Siyasi iktidar yani devletin mutlak sahibi, bu medya gruplarının sadece yandaş sermaye gruplarına aktarılmasında devreye girmemiştir. Daha sonra finanse etmeyi de sürdürmüştür. Örneğin Basın İlan Kurumu Anadolu’nun en ücra köşesindeki yerel gazeteye ilan verirken bile politik olarak konumlandığı yere bakmaktadır. İktidarın mutlak kontrolünde bulunan ve seçim zamanları binalarına iktidar pankartları asılan bu kurum iktidar yanlısı olmayan gazetelere de sürekli ceza vererek resmi ilanlarını kesmektedir. Bu kurum, resmi ilan ve reklamların oransal olarak yüzde 95’ini iktidar veya onların yanında pozisyon almış gazetelere aktarmaktadır. 2019 yılında 468 milyon liraya yakın resmi ilan bedeli iktidar yanlısı medyaya aktarıldı. Bu ilanlarla ilgili cezaların yüzde 88’i de iktidar yanlısı olmayan gazetelere uygulandı.

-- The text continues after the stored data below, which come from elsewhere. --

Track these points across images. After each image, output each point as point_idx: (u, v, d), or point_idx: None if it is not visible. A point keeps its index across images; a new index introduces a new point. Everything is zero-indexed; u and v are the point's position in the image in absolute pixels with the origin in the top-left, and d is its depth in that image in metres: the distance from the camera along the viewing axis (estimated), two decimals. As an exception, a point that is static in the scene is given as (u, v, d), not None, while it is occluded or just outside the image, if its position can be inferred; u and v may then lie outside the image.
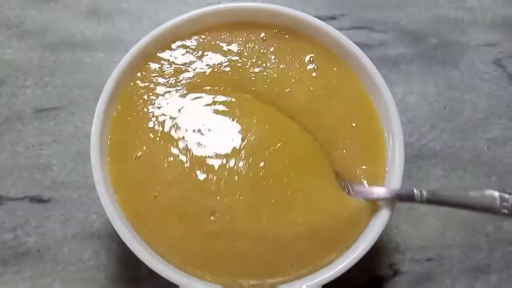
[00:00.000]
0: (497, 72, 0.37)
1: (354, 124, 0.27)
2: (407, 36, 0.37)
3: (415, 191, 0.24)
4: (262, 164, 0.25)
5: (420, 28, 0.37)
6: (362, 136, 0.26)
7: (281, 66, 0.28)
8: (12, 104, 0.33)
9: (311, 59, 0.28)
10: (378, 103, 0.27)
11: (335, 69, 0.28)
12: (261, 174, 0.25)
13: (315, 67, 0.28)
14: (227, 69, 0.28)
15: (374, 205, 0.25)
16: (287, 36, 0.28)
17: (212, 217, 0.24)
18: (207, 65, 0.28)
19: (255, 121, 0.26)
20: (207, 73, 0.27)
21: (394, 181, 0.25)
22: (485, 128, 0.34)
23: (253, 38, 0.28)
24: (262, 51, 0.28)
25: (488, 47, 0.37)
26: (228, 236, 0.24)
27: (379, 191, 0.25)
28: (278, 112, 0.26)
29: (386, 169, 0.26)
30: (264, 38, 0.28)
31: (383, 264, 0.30)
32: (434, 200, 0.24)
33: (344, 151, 0.26)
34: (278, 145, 0.25)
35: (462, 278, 0.30)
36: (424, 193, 0.24)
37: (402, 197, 0.24)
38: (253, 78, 0.27)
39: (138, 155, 0.25)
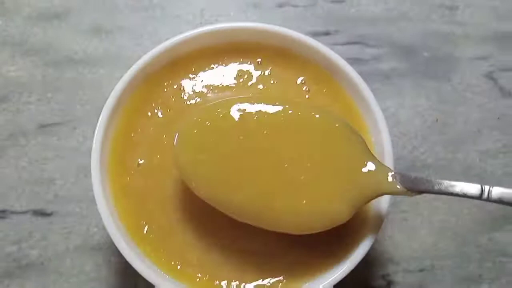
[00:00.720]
0: (489, 85, 0.37)
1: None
2: (400, 50, 0.38)
3: (483, 187, 0.23)
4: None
5: (412, 42, 0.38)
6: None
7: (277, 89, 0.29)
8: (16, 120, 0.34)
9: (303, 81, 0.29)
10: (368, 118, 0.28)
11: (325, 90, 0.29)
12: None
13: (307, 89, 0.29)
14: (225, 91, 0.29)
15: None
16: (281, 57, 0.29)
17: (210, 230, 0.25)
18: (205, 85, 0.29)
19: (264, 132, 0.26)
20: (205, 93, 0.28)
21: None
22: (476, 140, 0.35)
23: (249, 62, 0.29)
24: (258, 74, 0.29)
25: (479, 60, 0.38)
26: (228, 246, 0.25)
27: (441, 182, 0.23)
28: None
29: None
30: (259, 62, 0.29)
31: (377, 275, 0.31)
32: (502, 201, 0.22)
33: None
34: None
35: (454, 288, 0.31)
36: (492, 190, 0.23)
37: (467, 194, 0.24)
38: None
39: (138, 169, 0.26)
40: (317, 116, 0.24)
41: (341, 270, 0.24)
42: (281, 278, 0.25)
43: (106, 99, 0.27)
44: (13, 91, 0.35)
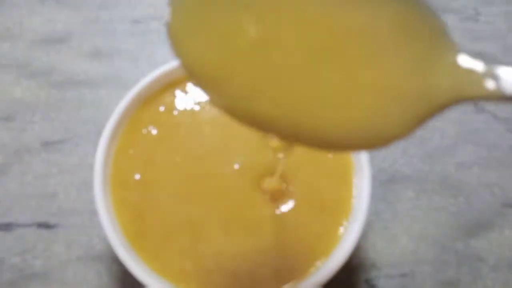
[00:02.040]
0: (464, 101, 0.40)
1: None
2: (380, 71, 0.41)
3: None
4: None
5: (392, 63, 0.41)
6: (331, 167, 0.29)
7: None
8: (21, 138, 0.36)
9: None
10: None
11: None
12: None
13: None
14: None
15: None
16: None
17: (204, 238, 0.27)
18: (198, 102, 0.31)
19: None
20: (203, 113, 0.31)
21: (362, 199, 0.28)
22: (452, 153, 0.38)
23: None
24: None
25: (455, 78, 0.41)
26: (220, 253, 0.27)
27: None
28: None
29: (353, 193, 0.29)
30: None
31: (360, 280, 0.33)
32: None
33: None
34: None
35: (434, 291, 0.33)
36: None
37: None
38: None
39: (135, 184, 0.28)
40: None
41: (327, 272, 0.26)
42: (272, 283, 0.27)
43: (106, 118, 0.29)
44: (18, 111, 0.37)
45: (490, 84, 0.16)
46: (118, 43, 0.40)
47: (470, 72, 0.16)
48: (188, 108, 0.31)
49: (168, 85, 0.31)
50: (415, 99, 0.16)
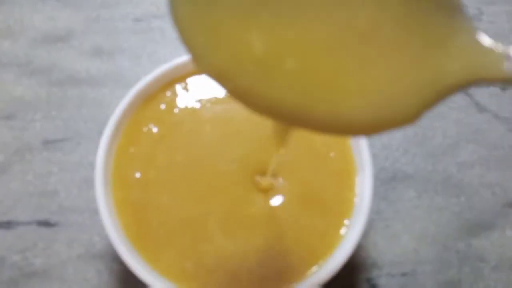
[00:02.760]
0: (465, 101, 0.40)
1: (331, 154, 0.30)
2: (382, 70, 0.41)
3: None
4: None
5: (394, 62, 0.41)
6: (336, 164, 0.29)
7: None
8: (22, 136, 0.36)
9: None
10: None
11: None
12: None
13: None
14: (219, 104, 0.31)
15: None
16: None
17: (210, 238, 0.27)
18: (199, 99, 0.31)
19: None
20: (204, 111, 0.31)
21: (364, 198, 0.28)
22: (454, 152, 0.38)
23: None
24: None
25: (456, 78, 0.41)
26: (220, 253, 0.27)
27: None
28: None
29: (355, 192, 0.29)
30: None
31: (361, 279, 0.33)
32: None
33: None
34: None
35: (435, 291, 0.33)
36: None
37: None
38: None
39: (136, 182, 0.28)
40: None
41: (328, 272, 0.26)
42: (273, 282, 0.27)
43: (108, 116, 0.29)
44: (19, 109, 0.37)
45: (508, 66, 0.15)
46: (120, 41, 0.40)
47: (489, 51, 0.15)
48: (189, 106, 0.31)
49: (169, 83, 0.31)
50: (432, 77, 0.15)
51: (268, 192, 0.29)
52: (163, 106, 0.31)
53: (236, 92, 0.15)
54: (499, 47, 0.16)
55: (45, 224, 0.33)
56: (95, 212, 0.33)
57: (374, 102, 0.15)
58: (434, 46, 0.15)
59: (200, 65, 0.15)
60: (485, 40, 0.16)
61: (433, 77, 0.15)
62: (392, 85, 0.15)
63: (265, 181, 0.28)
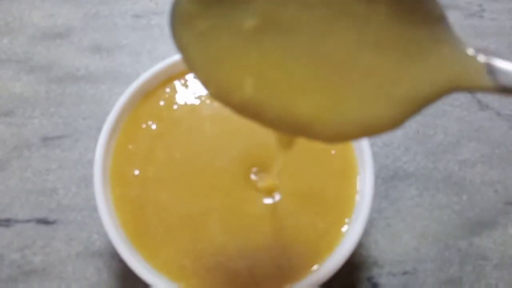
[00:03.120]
0: (467, 98, 0.40)
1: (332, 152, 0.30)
2: (383, 67, 0.40)
3: None
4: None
5: (395, 59, 0.41)
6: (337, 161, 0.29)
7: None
8: (21, 133, 0.36)
9: None
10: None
11: None
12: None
13: None
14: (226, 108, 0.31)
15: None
16: None
17: (209, 235, 0.27)
18: (198, 96, 0.31)
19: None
20: (203, 108, 0.31)
21: (365, 196, 0.28)
22: (456, 150, 0.37)
23: None
24: None
25: (458, 75, 0.41)
26: (219, 250, 0.27)
27: None
28: None
29: (356, 190, 0.28)
30: None
31: (362, 278, 0.32)
32: None
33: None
34: None
35: (436, 290, 0.33)
36: None
37: None
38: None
39: (135, 180, 0.28)
40: None
41: (329, 270, 0.26)
42: (273, 280, 0.26)
43: (107, 113, 0.29)
44: (18, 106, 0.37)
45: (489, 76, 0.16)
46: (119, 38, 0.40)
47: (470, 61, 0.16)
48: (189, 102, 0.31)
49: (168, 79, 0.31)
50: (416, 86, 0.16)
51: (271, 192, 0.28)
52: (162, 103, 0.30)
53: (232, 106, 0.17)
54: (481, 57, 0.16)
55: (44, 222, 0.33)
56: (94, 209, 0.33)
57: (358, 116, 0.16)
58: (414, 59, 0.16)
59: (205, 88, 0.17)
60: (467, 49, 0.16)
61: (411, 88, 0.16)
62: (372, 102, 0.17)
63: (266, 182, 0.28)
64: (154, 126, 0.30)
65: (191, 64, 0.17)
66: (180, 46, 0.17)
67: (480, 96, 0.40)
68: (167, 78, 0.31)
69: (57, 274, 0.31)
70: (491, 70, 0.16)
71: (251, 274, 0.26)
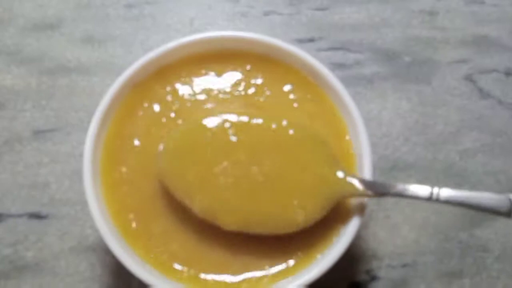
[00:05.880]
0: (468, 87, 0.39)
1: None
2: (382, 55, 0.39)
3: (432, 190, 0.25)
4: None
5: (394, 47, 0.40)
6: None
7: (265, 96, 0.30)
8: (12, 127, 0.35)
9: (291, 89, 0.30)
10: (348, 122, 0.29)
11: (309, 96, 0.30)
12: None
13: (294, 98, 0.30)
14: (212, 98, 0.30)
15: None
16: (268, 65, 0.31)
17: (197, 228, 0.26)
18: (192, 92, 0.30)
19: (242, 146, 0.27)
20: (190, 99, 0.30)
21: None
22: (456, 140, 0.37)
23: (237, 69, 0.31)
24: (247, 82, 0.30)
25: (459, 63, 0.40)
26: (215, 243, 0.26)
27: (396, 185, 0.25)
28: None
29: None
30: (248, 69, 0.31)
31: (361, 271, 0.32)
32: (450, 202, 0.25)
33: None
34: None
35: (436, 283, 0.32)
36: (442, 193, 0.25)
37: (419, 197, 0.25)
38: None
39: (125, 173, 0.27)
40: (291, 131, 0.27)
41: (324, 264, 0.25)
42: (266, 272, 0.26)
43: (99, 105, 0.28)
44: (8, 98, 0.36)
45: (358, 188, 0.26)
46: (111, 28, 0.39)
47: (347, 182, 0.26)
48: (185, 96, 0.30)
49: (162, 70, 0.30)
50: (313, 201, 0.26)
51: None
52: (153, 93, 0.30)
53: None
54: (349, 177, 0.26)
55: (36, 216, 0.32)
56: (87, 204, 0.32)
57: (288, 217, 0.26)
58: (318, 182, 0.26)
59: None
60: (343, 174, 0.26)
61: (322, 199, 0.26)
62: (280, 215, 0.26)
63: None
64: (145, 117, 0.29)
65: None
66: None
67: (481, 84, 0.39)
68: (159, 68, 0.30)
69: (50, 269, 0.31)
70: (364, 185, 0.26)
71: (245, 266, 0.26)
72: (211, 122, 0.27)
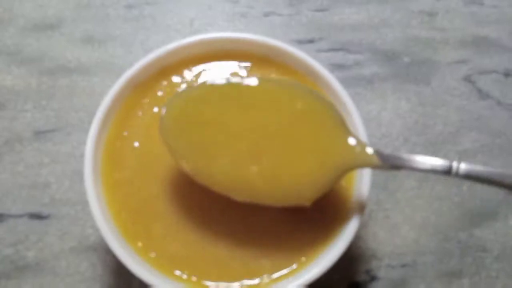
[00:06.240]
0: (467, 87, 0.39)
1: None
2: (381, 56, 0.40)
3: (453, 164, 0.23)
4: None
5: (393, 48, 0.40)
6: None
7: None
8: (13, 127, 0.35)
9: None
10: (348, 122, 0.29)
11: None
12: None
13: None
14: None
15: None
16: (268, 65, 0.31)
17: (197, 229, 0.26)
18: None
19: (244, 107, 0.26)
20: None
21: (362, 187, 0.27)
22: (455, 140, 0.37)
23: (237, 69, 0.31)
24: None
25: (458, 64, 0.40)
26: (214, 245, 0.26)
27: (412, 158, 0.24)
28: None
29: (354, 181, 0.28)
30: (248, 69, 0.31)
31: (361, 271, 0.32)
32: (472, 177, 0.23)
33: None
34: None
35: (436, 283, 0.32)
36: (462, 166, 0.23)
37: (437, 170, 0.24)
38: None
39: (128, 173, 0.27)
40: (296, 91, 0.25)
41: (324, 264, 0.25)
42: (266, 272, 0.26)
43: (99, 106, 0.28)
44: (9, 99, 0.36)
45: (374, 158, 0.24)
46: (111, 28, 0.39)
47: (360, 150, 0.24)
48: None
49: (162, 71, 0.30)
50: (322, 170, 0.24)
51: None
52: (160, 93, 0.30)
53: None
54: (362, 143, 0.24)
55: (37, 216, 0.32)
56: (87, 204, 0.32)
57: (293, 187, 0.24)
58: (325, 149, 0.24)
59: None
60: (353, 140, 0.24)
61: (327, 168, 0.24)
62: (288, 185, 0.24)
63: None
64: (146, 118, 0.29)
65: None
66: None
67: (480, 84, 0.39)
68: (160, 69, 0.30)
69: (51, 269, 0.31)
70: (378, 155, 0.24)
71: (244, 266, 0.26)
72: (217, 84, 0.26)
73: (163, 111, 0.26)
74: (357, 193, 0.27)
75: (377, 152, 0.24)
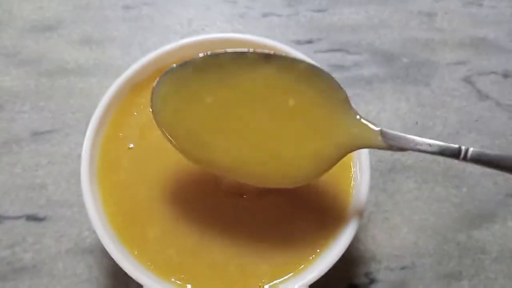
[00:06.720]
0: (467, 88, 0.39)
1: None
2: (380, 57, 0.39)
3: (462, 147, 0.23)
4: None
5: (392, 48, 0.40)
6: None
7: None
8: (10, 128, 0.35)
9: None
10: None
11: None
12: None
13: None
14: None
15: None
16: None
17: (193, 232, 0.26)
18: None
19: (244, 85, 0.24)
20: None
21: (361, 189, 0.27)
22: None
23: None
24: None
25: (457, 65, 0.40)
26: (210, 248, 0.26)
27: (420, 140, 0.23)
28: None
29: (352, 183, 0.28)
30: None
31: (360, 273, 0.32)
32: (480, 160, 0.23)
33: None
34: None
35: (435, 285, 0.32)
36: (470, 150, 0.23)
37: (445, 152, 0.23)
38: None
39: (125, 176, 0.27)
40: (300, 66, 0.24)
41: (322, 267, 0.25)
42: (264, 275, 0.26)
43: (97, 107, 0.28)
44: (7, 100, 0.36)
45: (379, 138, 0.23)
46: (109, 30, 0.39)
47: (365, 128, 0.23)
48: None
49: (158, 71, 0.30)
50: (326, 146, 0.23)
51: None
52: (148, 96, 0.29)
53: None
54: (369, 123, 0.23)
55: (34, 218, 0.32)
56: (84, 206, 0.32)
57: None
58: (329, 128, 0.23)
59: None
60: (362, 120, 0.23)
61: (331, 146, 0.23)
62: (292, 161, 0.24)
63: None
64: (143, 119, 0.29)
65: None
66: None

Bir başka devlet kurumu, TMSF sahibi olduğu şirketler üzerinden iktidar medyasına reklam veriyor. TMSF, aralarında Turkcell, Telekom ve Çaykur’un da bulunduğu firmalar üzerinden 938 bin 539 saniye reklam verdi 2020 yılında bunlardan tek bir saniye bile iktidar yanlısı olmayanlara gitmedi. Örneğin Varlık Fonu şirketi Varlık Katılım Bankası Habertürk’e 1300 saniye, aynı grubun ekonomi kanalı Bloomberg’e 650 saniye reklam verirken ATV grubunun ekonomi kanalı A Para’ya 17 bin 867 saniye MHP’nin çizgisinde yayın yapan BengüTürk’e ise 105 bin 175 saniye reklam verdi. Milli Görüş’e yakın TV 5 ile CHP’ye yakın kanallar ile Fox’a bir saniye dahi reklam verilmedi. Örnekler çoğaltılabilir.

Ayrıca iktidarın mülkiyetinde ve kontrolünde bulunan gazeteler için de reklam desteği söz konusu. Sayfalar dolusu reklam verilmesinin yanı sıra kamu kurumları ve belediyeler binlerce gazete alıp bedava olarak dağıtarak da destek olmaktadır. Belediyeler üzerinden yapılan alımlar el değiştiren belediyelerde soruşturma konusudur. Hemen hemen hepsinin 100 bin civarında tirajının olması ve buna rağmen yani bu tiraja rağmen bazı gazetelerin kapatılmasının nedeni de bunlara kaynak aktarmakta ortaya çıkan sıkıntıdır. Gazete ya da televizyonları kim finanse ederse sahibi odur. Okuyucu finanse ediyor ise okuyucusu, izleyicisi finanse ediyor ise izleyicisinin, sahibi finanse ediyor ise sahibinin, devlet finanse ediyor ise devletindir. Denklem bu kadar basit yani…

(Ayrı bir sermaye yapısı, motivasyonu ve niyeti bulunması nedeniyle “cemaat” medyasını, iktidar ile ortakken yapılan operasyonlar ile kavga başlayınca iktidarın buraları dağıtma ve bunlara el koyma meselesi ayrıca ele alınması gereken bir konudur. Çünkü burada medyayı aşarak devlet aygıtına mutlak sahip olma planın kullanışlı aparatı olma durumu söz konusudur.)